Culture

The 10 Best Independent Bookstores Worth Visiting

JB

Jordan Blake

2024-11-08 · 7 min read

The 10 Best Independent Bookstores Worth Visiting

Powell's City of Books in Portland, Oregon, occupies an entire city block and contains over a million books. It is the largest independent bookstore in the world, organized into color-coded rooms that you can get lost in for hours. The mix of new and used stock means you might find a first edition next to a remaindered paperback. It is a labyrinth with a coffee shop.

Shakespeare and Company in Paris sits on the Left Bank across from Notre-Dame, and it is exactly as romantic as that sounds. The current shop, opened in 1951, carries on the legacy of Sylvia Beach's original, which published James Joyce's Ulysses. Writers can sleep among the shelves in exchange for helping out, and the readings attract literary heavyweights regularly.

The Strand in New York City advertises 18 miles of books, and that might be an undercount. The flagship on Broadway and 12th Street has been open since 1927 and survived every economic downturn, including the one everyone assumed would kill it. The basement rare book room is worth the visit alone, and the dollar carts outside are a New York institution.
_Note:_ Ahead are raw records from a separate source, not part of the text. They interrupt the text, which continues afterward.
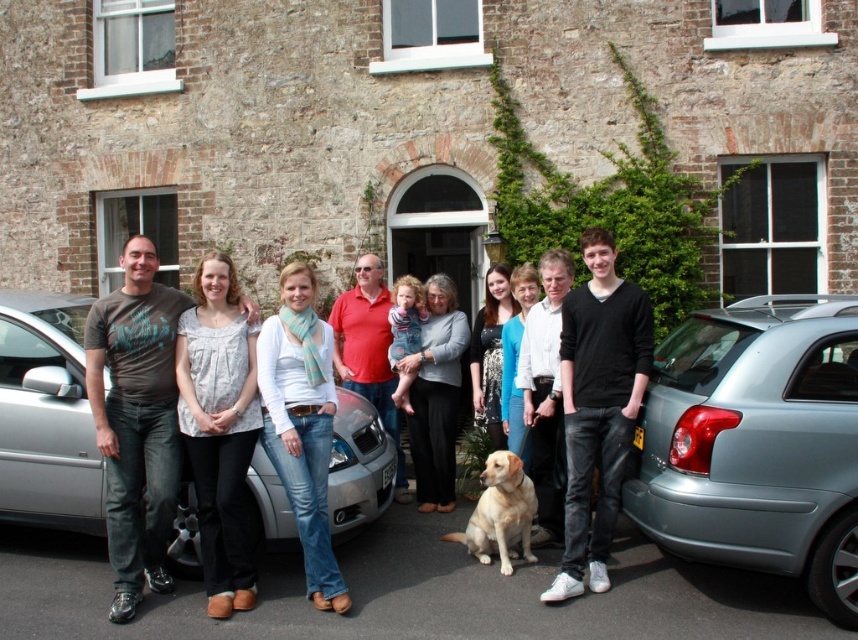
Does metallic gray hatchback at lower right appear over black cotton shirt at center?

Correct, metallic gray hatchback at lower right is located above black cotton shirt at center.

Does metallic gray hatchback at lower right have a larger size compared to black cotton shirt at center?

Correct, metallic gray hatchback at lower right is larger in size than black cotton shirt at center.

Locate an element on the screen. This screenshot has height=640, width=858. metallic gray hatchback at lower right is located at coordinates 757,444.

Who is more forward, (x=605, y=356) or (x=225, y=321)?

Point (x=605, y=356)

Does black cotton shirt at center have a lesser width compared to matte black t-shirt at center?

Indeed, black cotton shirt at center has a lesser width compared to matte black t-shirt at center.

Does point (627, 442) lie in front of point (329, 408)?

Yes, it is.

You are a GUI agent. You are given a task and a screenshot of the screen. Output one action in this format:
    pyautogui.click(x=<x>, y=<y>)
    Task: Click on the black cotton shirt at center
    Image resolution: width=858 pixels, height=640 pixels.
    Given the screenshot: What is the action you would take?
    pyautogui.click(x=597, y=406)

Is metallic gray hatchback at lower right wider than matte gray sweater at center?

Yes.

Consider the image. Which of these two, metallic gray hatchback at lower right or matte gray sweater at center, stands taller?

matte gray sweater at center

Who is more distant from viewer, (702, 532) or (412, 378)?

The point (412, 378) is more distant.

In order to click on metallic gray hatchback at lower right in this screenshot , I will do `click(757, 444)`.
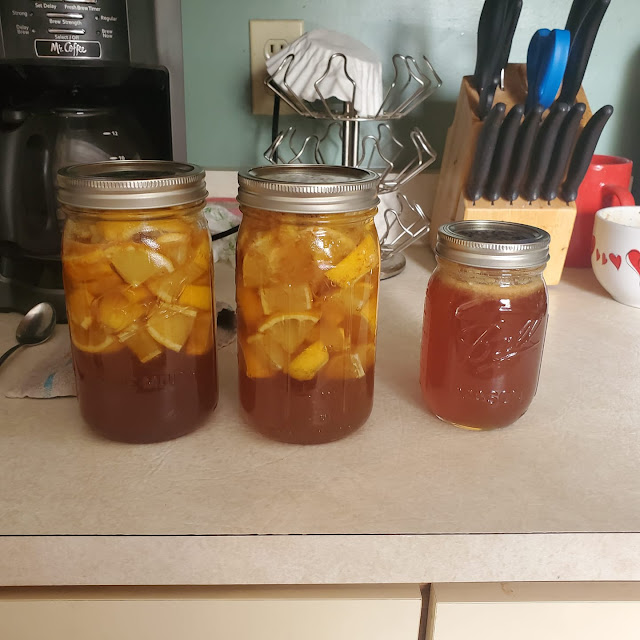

Libreria in London's Shoreditch neighborhood organizes books by theme rather than genre or author. Instead of fiction and nonfiction sections, you find shelves labeled things like Enchantment for the Disenchanted and The Sea and the Sky. The space was designed by artist and writer Stuart Bertolotti-Bailey, and it makes browsing feel like exploring someone's brilliant, eccentric mind.

City Lights in San Francisco is where Allen Ginsberg's Howl was first published, making it arguably the most important bookstore in American literary history. Founded by Lawrence Ferlinghetti in 1953, it remains a beacon for progressive literature and poetry. The upstairs poetry room is a quiet sanctuary in the middle of North Beach.

Also worth the trip: Daunt Books in London, Books Are Magic in Brooklyn, Elliott Bay Book Company in Seattle, Tattered Cover in Denver, and Livraria Lello in Porto, Portugal, whose gorgeous neo-Gothic interior reportedly inspired Hogwarts. Independent bookstores are not just surviving, they are thriving because algorithms will never replicate the experience of browsing.